··· Records shown

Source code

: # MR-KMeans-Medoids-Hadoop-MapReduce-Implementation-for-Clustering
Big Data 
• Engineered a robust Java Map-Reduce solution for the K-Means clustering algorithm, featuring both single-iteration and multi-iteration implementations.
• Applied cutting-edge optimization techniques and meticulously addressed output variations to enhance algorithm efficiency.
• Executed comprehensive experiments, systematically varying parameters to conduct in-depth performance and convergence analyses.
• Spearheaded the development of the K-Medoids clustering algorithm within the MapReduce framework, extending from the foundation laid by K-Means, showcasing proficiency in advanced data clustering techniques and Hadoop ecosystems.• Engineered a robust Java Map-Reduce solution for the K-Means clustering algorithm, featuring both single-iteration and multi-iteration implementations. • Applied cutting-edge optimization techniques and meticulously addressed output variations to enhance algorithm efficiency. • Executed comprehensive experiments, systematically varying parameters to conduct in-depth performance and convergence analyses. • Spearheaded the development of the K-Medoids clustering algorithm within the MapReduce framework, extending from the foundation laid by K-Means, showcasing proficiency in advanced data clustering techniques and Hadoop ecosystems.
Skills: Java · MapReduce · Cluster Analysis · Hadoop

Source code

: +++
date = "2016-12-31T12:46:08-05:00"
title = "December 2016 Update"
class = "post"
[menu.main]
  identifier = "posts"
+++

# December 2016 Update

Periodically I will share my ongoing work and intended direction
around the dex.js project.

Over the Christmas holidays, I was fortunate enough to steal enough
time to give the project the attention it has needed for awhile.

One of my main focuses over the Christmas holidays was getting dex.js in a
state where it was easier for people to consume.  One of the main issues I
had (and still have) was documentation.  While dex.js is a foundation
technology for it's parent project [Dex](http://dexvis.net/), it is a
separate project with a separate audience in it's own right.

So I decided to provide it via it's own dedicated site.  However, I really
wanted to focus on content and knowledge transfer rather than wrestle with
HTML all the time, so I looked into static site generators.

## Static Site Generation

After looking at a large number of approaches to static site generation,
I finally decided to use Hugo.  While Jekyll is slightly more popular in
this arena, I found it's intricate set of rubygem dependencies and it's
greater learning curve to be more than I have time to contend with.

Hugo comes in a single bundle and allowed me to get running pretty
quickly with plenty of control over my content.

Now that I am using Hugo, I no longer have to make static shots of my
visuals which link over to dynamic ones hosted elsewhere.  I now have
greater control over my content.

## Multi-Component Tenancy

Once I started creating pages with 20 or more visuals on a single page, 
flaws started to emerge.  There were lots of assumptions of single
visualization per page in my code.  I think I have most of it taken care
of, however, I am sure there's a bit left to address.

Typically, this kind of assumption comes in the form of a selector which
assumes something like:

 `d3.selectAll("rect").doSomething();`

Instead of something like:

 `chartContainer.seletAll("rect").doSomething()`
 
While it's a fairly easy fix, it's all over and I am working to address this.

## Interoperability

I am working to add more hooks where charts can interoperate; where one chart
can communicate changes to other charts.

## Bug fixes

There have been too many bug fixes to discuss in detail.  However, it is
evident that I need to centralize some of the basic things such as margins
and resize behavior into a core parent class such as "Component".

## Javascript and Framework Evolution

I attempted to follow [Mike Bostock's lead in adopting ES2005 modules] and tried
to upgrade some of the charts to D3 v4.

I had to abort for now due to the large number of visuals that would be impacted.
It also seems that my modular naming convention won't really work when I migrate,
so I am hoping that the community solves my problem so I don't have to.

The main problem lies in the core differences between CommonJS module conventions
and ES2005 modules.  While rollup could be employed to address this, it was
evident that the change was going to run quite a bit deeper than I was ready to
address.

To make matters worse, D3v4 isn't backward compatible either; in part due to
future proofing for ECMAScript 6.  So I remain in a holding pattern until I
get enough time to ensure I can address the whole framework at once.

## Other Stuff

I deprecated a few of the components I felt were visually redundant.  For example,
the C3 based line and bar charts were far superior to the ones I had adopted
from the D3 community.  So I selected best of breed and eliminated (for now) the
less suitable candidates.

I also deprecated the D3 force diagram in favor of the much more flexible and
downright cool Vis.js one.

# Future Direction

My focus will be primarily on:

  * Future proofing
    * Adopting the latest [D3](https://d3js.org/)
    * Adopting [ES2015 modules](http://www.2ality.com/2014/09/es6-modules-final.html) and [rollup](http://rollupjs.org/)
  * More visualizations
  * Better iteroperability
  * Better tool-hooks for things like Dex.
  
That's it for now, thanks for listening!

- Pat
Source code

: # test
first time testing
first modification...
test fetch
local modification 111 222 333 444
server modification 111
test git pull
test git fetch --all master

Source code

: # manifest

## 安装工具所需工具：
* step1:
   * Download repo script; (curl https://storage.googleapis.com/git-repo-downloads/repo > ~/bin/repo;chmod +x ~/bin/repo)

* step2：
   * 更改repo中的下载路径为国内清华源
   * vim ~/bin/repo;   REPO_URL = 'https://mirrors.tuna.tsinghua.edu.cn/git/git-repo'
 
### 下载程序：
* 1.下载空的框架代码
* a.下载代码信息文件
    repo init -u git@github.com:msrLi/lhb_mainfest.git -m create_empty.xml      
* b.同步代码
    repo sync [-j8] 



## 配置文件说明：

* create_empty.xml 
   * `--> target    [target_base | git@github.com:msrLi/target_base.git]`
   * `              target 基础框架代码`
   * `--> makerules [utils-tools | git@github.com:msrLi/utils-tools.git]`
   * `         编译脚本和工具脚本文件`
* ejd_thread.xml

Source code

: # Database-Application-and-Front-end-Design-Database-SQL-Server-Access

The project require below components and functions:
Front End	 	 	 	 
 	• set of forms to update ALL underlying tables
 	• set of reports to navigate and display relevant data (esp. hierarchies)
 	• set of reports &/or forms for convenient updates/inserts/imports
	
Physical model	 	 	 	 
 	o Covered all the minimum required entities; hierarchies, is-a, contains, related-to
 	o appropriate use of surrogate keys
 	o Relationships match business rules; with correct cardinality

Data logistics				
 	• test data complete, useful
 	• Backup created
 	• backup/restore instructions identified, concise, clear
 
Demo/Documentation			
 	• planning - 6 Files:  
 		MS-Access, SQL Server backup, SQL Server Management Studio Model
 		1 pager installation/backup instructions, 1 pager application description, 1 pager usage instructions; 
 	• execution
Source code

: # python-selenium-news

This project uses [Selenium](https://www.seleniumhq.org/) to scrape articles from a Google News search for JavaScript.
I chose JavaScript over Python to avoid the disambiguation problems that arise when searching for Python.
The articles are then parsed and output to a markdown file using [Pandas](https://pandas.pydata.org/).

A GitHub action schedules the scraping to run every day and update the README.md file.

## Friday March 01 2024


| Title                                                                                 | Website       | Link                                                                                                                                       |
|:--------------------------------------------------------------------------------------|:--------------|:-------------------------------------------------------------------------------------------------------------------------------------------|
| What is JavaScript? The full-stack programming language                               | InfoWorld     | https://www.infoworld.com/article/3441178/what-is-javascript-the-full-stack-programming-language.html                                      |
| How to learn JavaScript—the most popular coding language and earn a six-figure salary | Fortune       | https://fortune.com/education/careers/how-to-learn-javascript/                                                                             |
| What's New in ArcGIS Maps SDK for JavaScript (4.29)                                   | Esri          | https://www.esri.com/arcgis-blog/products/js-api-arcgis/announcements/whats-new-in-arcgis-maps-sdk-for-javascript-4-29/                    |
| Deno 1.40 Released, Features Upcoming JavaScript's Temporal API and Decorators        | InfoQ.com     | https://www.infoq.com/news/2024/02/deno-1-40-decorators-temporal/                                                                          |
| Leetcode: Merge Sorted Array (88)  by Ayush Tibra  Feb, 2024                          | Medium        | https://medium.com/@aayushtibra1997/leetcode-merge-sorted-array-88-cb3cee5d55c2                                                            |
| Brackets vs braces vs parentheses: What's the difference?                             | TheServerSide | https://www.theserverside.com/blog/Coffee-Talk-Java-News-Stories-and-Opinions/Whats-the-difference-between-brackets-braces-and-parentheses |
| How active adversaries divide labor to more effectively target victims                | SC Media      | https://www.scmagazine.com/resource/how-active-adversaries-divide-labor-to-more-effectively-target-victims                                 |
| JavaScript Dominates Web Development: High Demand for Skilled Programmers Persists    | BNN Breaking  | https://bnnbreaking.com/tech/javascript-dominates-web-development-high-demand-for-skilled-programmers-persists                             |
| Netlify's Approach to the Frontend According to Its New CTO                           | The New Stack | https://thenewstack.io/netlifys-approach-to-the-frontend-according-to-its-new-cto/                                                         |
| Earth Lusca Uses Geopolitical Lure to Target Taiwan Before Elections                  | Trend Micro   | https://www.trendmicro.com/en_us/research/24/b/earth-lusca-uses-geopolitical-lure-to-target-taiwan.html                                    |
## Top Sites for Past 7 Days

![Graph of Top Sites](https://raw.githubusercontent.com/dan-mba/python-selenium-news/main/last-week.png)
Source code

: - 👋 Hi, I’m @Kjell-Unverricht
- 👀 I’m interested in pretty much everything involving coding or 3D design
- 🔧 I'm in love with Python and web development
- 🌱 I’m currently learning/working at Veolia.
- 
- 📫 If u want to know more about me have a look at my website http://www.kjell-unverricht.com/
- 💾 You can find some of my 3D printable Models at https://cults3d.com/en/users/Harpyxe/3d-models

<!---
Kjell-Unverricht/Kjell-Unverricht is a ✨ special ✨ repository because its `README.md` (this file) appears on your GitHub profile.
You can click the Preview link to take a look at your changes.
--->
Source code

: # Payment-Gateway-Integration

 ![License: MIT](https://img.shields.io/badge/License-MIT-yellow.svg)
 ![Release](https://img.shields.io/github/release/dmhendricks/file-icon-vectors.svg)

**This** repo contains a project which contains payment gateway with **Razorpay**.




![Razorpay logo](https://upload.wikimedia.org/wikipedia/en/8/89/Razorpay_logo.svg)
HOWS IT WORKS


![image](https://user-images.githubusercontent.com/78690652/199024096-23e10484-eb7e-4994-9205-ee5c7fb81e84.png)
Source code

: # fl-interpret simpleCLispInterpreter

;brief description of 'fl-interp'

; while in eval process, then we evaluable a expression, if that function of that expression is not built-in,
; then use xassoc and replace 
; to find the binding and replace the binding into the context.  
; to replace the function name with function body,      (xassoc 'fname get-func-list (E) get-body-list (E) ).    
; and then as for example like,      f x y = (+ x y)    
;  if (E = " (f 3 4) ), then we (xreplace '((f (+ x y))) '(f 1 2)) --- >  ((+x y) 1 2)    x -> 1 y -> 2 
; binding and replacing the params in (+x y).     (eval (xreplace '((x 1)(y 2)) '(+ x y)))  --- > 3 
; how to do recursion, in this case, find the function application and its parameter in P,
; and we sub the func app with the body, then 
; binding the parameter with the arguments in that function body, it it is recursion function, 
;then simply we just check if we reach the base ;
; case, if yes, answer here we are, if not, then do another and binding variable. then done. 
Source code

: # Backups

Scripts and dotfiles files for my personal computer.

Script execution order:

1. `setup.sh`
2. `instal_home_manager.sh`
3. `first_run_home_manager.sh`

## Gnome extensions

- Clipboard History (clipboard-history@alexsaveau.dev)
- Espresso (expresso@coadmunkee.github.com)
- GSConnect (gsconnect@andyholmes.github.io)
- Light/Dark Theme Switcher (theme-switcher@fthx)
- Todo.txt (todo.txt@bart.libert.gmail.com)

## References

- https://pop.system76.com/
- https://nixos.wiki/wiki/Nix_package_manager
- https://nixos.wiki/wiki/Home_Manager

······

== Aim of the task ==
Please count the lines in the material above that contain the string "Sites", matching case exactly, and reply with only that number.

== Expected output ==
2